(Entries supplied begins)
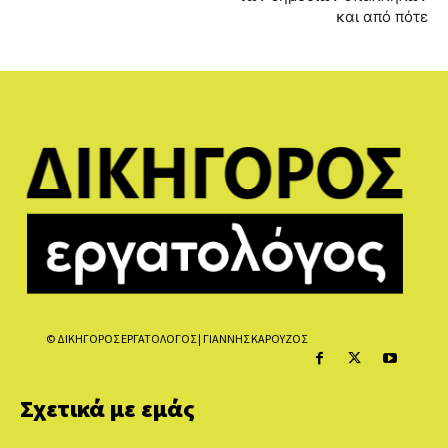
και από πότε
© ΔΙΚΗΓΟΡΟΣ ΕΡΓΑΤΟΛΟΓΟΣ | ΓΙΑΝΝΗΣ ΚΑΡΟΥΖΟΣ
Σχετικά με εμάς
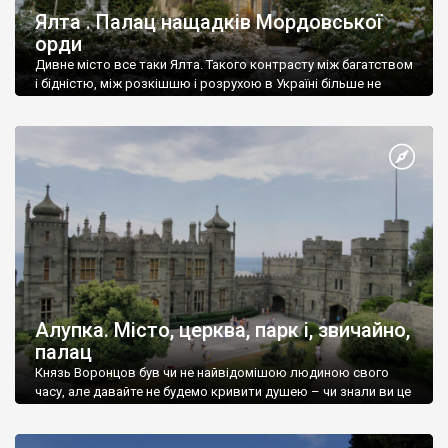
Ялта . Палац нащадків Мордовської
орди
Дивне місто все таки Ялта. Такого контрасту між багатством
і бідністю, між розкішшю і розрухою в Україні більше не
знайдеш.
Алупка. Місто, церква, парк і, звичайно,
палац
Князь Воронцов був чи не найвідомішою людиною свого
часу, але давайте не будемо кривити душею – чи знали ви це
прізвище до відвідин Алупки? Мабуть все таки ні.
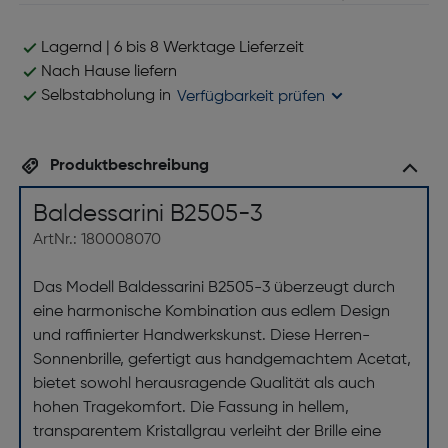
Lagernd | 6 bis 8 Werktage Lieferzeit
Nach Hause liefern
Selbstabholung in
Verfügbarkeit prüfen
Produktbeschreibung
Baldessarini B2505-3
ArtNr.: 180008070
Das Modell Baldessarini B2505-3 überzeugt durch
eine harmonische Kombination aus edlem Design
und raffinierter Handwerkskunst. Diese Herren-
Sonnenbrille, gefertigt aus handgemachtem Acetat,
bietet sowohl herausragende Qualität als auch
hohen Tragekomfort. Die Fassung in hellem,
transparentem Kristallgrau verleiht der Brille eine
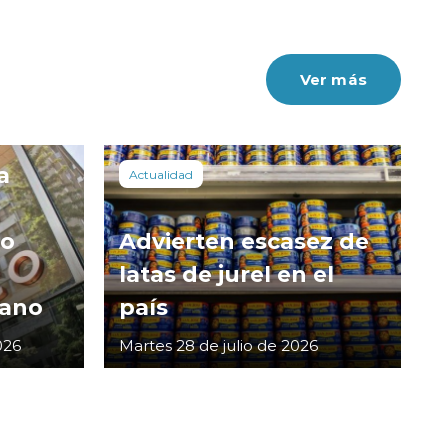
Ver más
a
Actualidad
co
Advierten escasez de
latas de jurel en el
cano
país
026
Martes 28 de julio de 2026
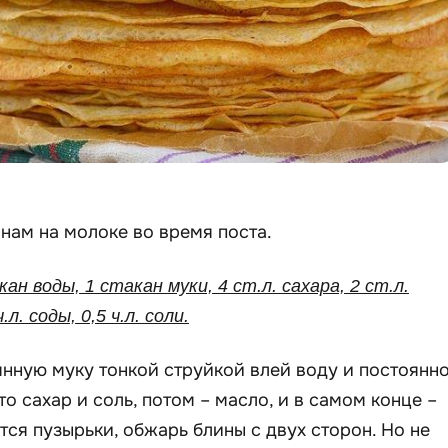
нам на молоке во время поста.
кан воды, 1 стакан муки, 4 ст.л. сахара, 2 ст.л.
л. соды, 0,5 ч.л. соли.
нную муку тонкой струйкой влей воду и постоянн
о сахар и соль, потом – масло, и в самом конце –
ятся пузырьки, обжарь блины с двух сторон. Но не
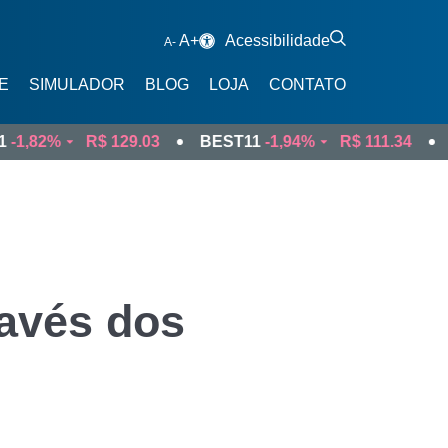
A+
Acessibilidade
A-
E
SIMULADOR
BLOG
LOJA
CONTATO
%
R$ 129.03
BEST11
-1,94%
R$ 111.34
BIZD1
FTB11
Tesouro Selic e Tesouro IPCA+
FTS11
Tesouro Selic
TNS11
Tesouro IPCA
TNF11
Tesouro Prefixado com Cupom
Novo
FIX11
Letras Financeiras
ravés dos
ODL11
Bitcoin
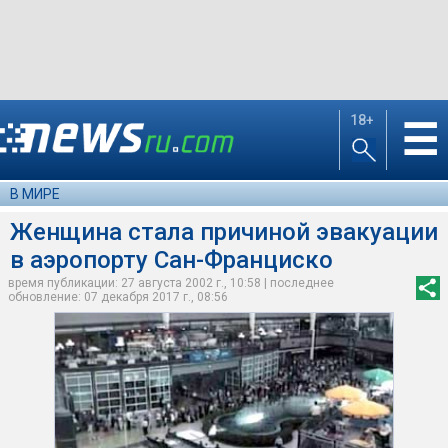
18+
☰
В МИРЕ
Женщина стала причиной эвакуации
в аэропорту Сан-Франциско
время публикации: 27 августа 2002 г., 10:58 | последнее
обновление: 07 декабря 2017 г., 08:56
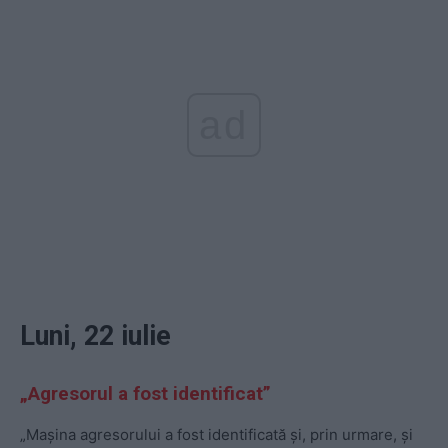
ad
Luni, 22 iulie
„Agresorul a fost identificat”
„Mașina agresorului a fost identificată și, prin urmare, și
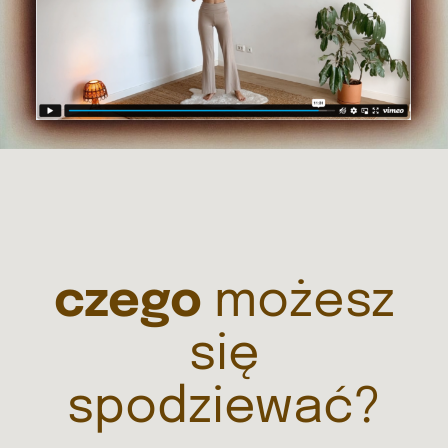
czego
możesz
się
spodziewać?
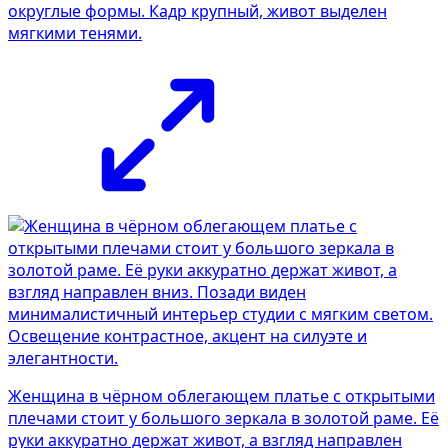
округлые формы. Кадр крупный, живот выделен
мягкими тенями.
Женщина в чёрном облегающем платье с открытыми
плечами стоит у большого зеркала в золотой раме. Её
руки аккуратно держат живот, а взгляд направлен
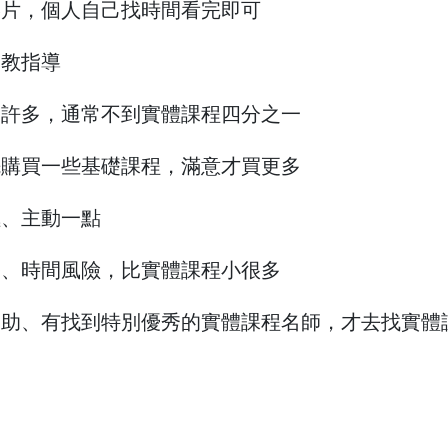
影片，個人自己找時間看完即可
助教指導
宜許多，通常不到實體課程四分之一
先購買一些基礎課程，滿意才買更多
極、主動一點
務、時間風險，比實體課程小很多
補助、有找到特別優秀的實體課程名師，才去找實體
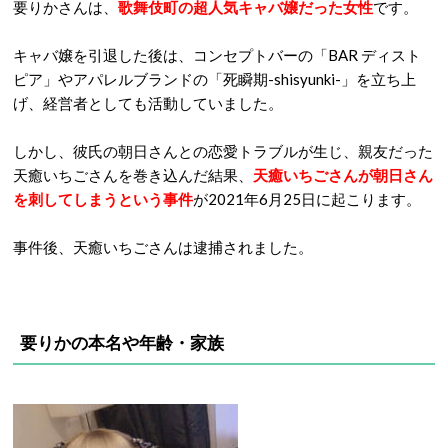
要りかさんは、
歌舞伎町の超人気キャバ嬢だった女性
です。
キャバ嬢を引退した後は、コンセプトバーの「BAR ディスト
ピア」やアパレルブランドの「死瞬期-shisyunki-」を立ち上
げ、経営者としても活動していました。
しかし、彼氏の朝日さんとの恋愛トラブルが生じ、親友だった
天癒いちごさんを巻き込んだ結果、
天癒いちごさんが朝日さん
を刺してしまうという事件
が2021年6月25日に起こります。
事件後、天癒いちごさんは逮捕されました。
要りかの本名や年齢・家族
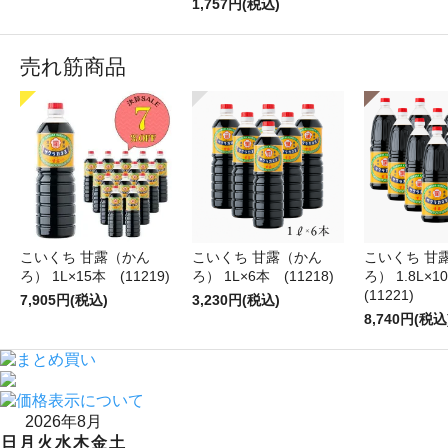
1,757円(税込)
売れ筋商品
こいくち 甘露（かん
こいくち 甘露（かん
こいくち 甘
ろ） 1L×15本 (11219)
ろ） 1L×6本 (11218)
ろ） 1.8L×
(11221)
7,905円(税込)
3,230円(税込)
8,740円(税込
2026年8月
日
月
火
水
木
金
土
(Entries supplied ends)
▶ [Directive]
What you write should match the entries exactly, except that the pictures are dropped.

▶ [Output of the exercise]
και από πότε
© ΔΙΚΗΓΟΡΟΣ ΕΡΓΑΤΟΛΟΓΟΣ | ΓΙΑΝΝΗΣ ΚΑΡΟΥΖΟΣ
Σχετικά με εμάς
Ялта . Палац нащадків Мордовської
орди
Дивне місто все таки Ялта. Такого контрасту між багатством
і бідністю, між розкішшю і розрухою в Україні більше не
знайдеш.
Алупка. Місто, церква, парк і, звичайно,
палац
Князь Воронцов був чи не найвідомішою людиною свого
часу, але давайте не будемо кривити душею – чи знали ви це
прізвище до відвідин Алупки? Мабуть все таки ні.
Lagernd | 6 bis 8 Werktage Lieferzeit
Nach Hause liefern
Selbstabholung in
Verfügbarkeit prüfen
Produktbeschreibung
Baldessarini B2505-3
ArtNr.: 180008070
Das Modell Baldessarini B2505-3 überzeugt durch
eine harmonische Kombination aus edlem Design
und raffinierter Handwerkskunst. Diese Herren-
Sonnenbrille, gefertigt aus handgemachtem Acetat,
bietet sowohl herausragende Qualität als auch
hohen Tragekomfort. Die Fassung in hellem,
transparentem Kristallgrau verleiht der Brille eine
Ver más
a
Actualidad
co
Advierten escasez de
latas de jurel en el
cano
país
026
Martes 28 de julio de 2026
нам на молоке во время поста.
кан воды, 1 стакан муки, 4 ст.л. сахара, 2 ст.л.
л. соды, 0,5 ч.л. соли.
нную муку тонкой струйкой влей воду и постоянн
о сахар и соль, потом – масло, и в самом конце –
ятся пузырьки, обжарь блины с двух сторон. Но не
A+
Acessibilidade
A-
E
SIMULADOR
BLOG
LOJA
CONTATO
%
R$ 129.03
BEST11
-1,94%
R$ 111.34
BIZD1
FTB11
Tesouro Selic e Tesouro IPCA+
FTS11
Tesouro Selic
TNS11
Tesouro IPCA
TNF11
Tesouro Prefixado com Cupom
Novo
FIX11
Letras Financeiras
ravés dos
ODL11
Bitcoin
18+
☰
В МИРЕ
Женщина стала причиной эвакуации
в аэропорту Сан-Франциско
время публикации: 27 августа 2002 г., 10:58 | последнее
обновление: 07 декабря 2017 г., 08:56
ad
Luni, 22 iulie
„Agresorul a fost identificat”
„Mașina agresorului a fost identificată și, prin urmare, și
czego
możesz
się
spodziewać?
округлые формы. Кадр крупный, живот выделен
мягкими тенями.
Женщина в чёрном облегающем платье с открытыми
плечами стоит у большого зеркала в золотой раме. Её
руки аккуратно держат живот, а взгляд направлен
影片，個人自己找時間看完即可
助教指導
宜許多，通常不到實體課程四分之一
先購買一些基礎課程，滿意才買更多
極、主動一點
務、時間風險，比實體課程小很多
補助、有找到特別優秀的實體課程名師，才去找實體
要りかさんは、
歌舞伎町の超人気キャバ嬢だった女性
です。
キャバ嬢を引退した後は、コンセプトバーの「BAR ディスト
ピア」やアパレルブランドの「死瞬期-shisyunki-」を立ち上
げ、経営者としても活動していました。
しかし、彼氏の朝日さんとの恋愛トラブルが生じ、親友だった
天癒いちごさんを巻き込んだ結果、
天癒いちごさんが朝日さん
を刺してしまうという事件
が2021年6月25日に起こります。
事件後、天癒いちごさんは逮捕されました。
要りかの本名や年齢・家族
1,757円(税込)
売れ筋商品
こいくち 甘露（かん
こいくち 甘露（かん
こいくち 甘
ろ） 1L×15本 (11219)
ろ） 1L×6本 (11218)
ろ） 1.8L×
(11221)
7,905円(税込)
3,230円(税込)
8,740円(税込
2026年8月
日
月
火
水
木
金
土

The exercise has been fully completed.